I think I can confidently say that whatever is going on between measurements it is certainly not this. It does not make any sense as a literal description and is completely basis dependent. Why has no one criticized them on this issue? Is it just because Feynman and Hawking do the same thing, so it must be OK?
I think it's a combination of the literalized Feynman picture being fairly common in pop-QM and it being a little hard to figure out exactly what they are saying in the early parts. The idea of doing a Feynman-picture treatment of QM from the very beginning is sort of appealing (in roughly the same way that, say, Sakurai's "start with spin-1/2" approach is appealing), but I'm not wild about the execution. I'll talk about that more when I write up the whole book.
I think there are stronger things you can say. Will messing with your crystal change the expectation value of any operator with support on some finite region of space-time separated from you by a spacelike interval? It will not. Not even by a too-tiny-to-measure amount.
Now, that doesn't necessarily refute Cox's claim, because I don't think "the energy of an electron" sufficiently strictly defined is such an operator. But that just further points out how separated from empirical reality the claim is.
Why restrict it to many-body wave function for all electrons? Electrons interact with other particles so why not construct a many-body wave function of all particles and fields in the universe. Clearly a little warming of a diamond crystal will have an effect on all particles and fields in the universe of order 0.
@Matt Leifer: Isn't the sum-over-classical-paths taken as just a means to calculate the desired amplitude? It's not really meant as a literal description - do they imply that it describes what is "really" happening at intermediate times in the book ?
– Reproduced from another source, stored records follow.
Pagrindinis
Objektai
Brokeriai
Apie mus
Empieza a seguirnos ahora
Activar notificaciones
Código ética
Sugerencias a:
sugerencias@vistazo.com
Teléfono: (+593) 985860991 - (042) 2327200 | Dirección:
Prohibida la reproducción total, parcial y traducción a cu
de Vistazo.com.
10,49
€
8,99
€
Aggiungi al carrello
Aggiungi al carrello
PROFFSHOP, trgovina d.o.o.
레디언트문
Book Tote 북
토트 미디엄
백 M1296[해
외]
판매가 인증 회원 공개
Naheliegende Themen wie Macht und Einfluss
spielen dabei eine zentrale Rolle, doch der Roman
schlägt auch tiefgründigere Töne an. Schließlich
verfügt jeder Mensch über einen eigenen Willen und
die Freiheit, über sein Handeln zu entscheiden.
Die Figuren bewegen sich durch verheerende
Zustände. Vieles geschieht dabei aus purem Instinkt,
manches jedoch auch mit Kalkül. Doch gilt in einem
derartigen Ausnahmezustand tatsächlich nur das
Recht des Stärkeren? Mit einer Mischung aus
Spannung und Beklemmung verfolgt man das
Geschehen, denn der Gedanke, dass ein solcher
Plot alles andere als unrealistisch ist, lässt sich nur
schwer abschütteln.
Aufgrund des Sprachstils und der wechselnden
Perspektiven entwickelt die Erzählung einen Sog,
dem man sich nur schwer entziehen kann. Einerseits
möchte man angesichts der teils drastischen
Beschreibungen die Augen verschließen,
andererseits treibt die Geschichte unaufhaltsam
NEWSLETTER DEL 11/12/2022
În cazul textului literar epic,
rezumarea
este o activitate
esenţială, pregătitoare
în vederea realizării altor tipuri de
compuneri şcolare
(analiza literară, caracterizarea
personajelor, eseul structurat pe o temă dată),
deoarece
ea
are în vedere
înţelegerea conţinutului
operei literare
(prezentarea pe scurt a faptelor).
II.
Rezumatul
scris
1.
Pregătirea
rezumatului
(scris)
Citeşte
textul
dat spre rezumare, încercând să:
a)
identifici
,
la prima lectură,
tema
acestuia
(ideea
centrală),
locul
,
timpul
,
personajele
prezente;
@twistor Anyone who says that the sum-over-paths formalism implies that particles really do take all possible paths is overstating things, and they do indeed do this, and so does Hawking in his latest book.
Is it really necessary for his claim to be testable? Scientists only accept testable theories for good reason, but just as an interesting fact based on current theory to tell an audience doesn't seem like it necessarily needs to be testable.
Is it really necessary for his claim to be testable? Scientists only accept testable theories for good reason, but just as an interesting fact based on current theory to tell an audience doesn't seem like it necessarily needs to be testable.
The problem is, not only is this claim untestable, it plays directly into one of the most common lines of quantum chicanery, namely that the interconnectedness of all things can somehow be leveraged to achieve magical effects.
Were it not giving aid and comfort to people trying to make a dishonest buck convincing the gullible that quantum mechanics is magic, I'd be happy to shrug it off. But despite the brief disclaimers in the book, this does feed directly into the worst sorts of kookery, and as a result, I'm not too happy with it.
So long as we're being hyper-strict, the number of electrons fluctuates, so this should really be a superposition of different high-dimensional universe-filling mushes, should it not?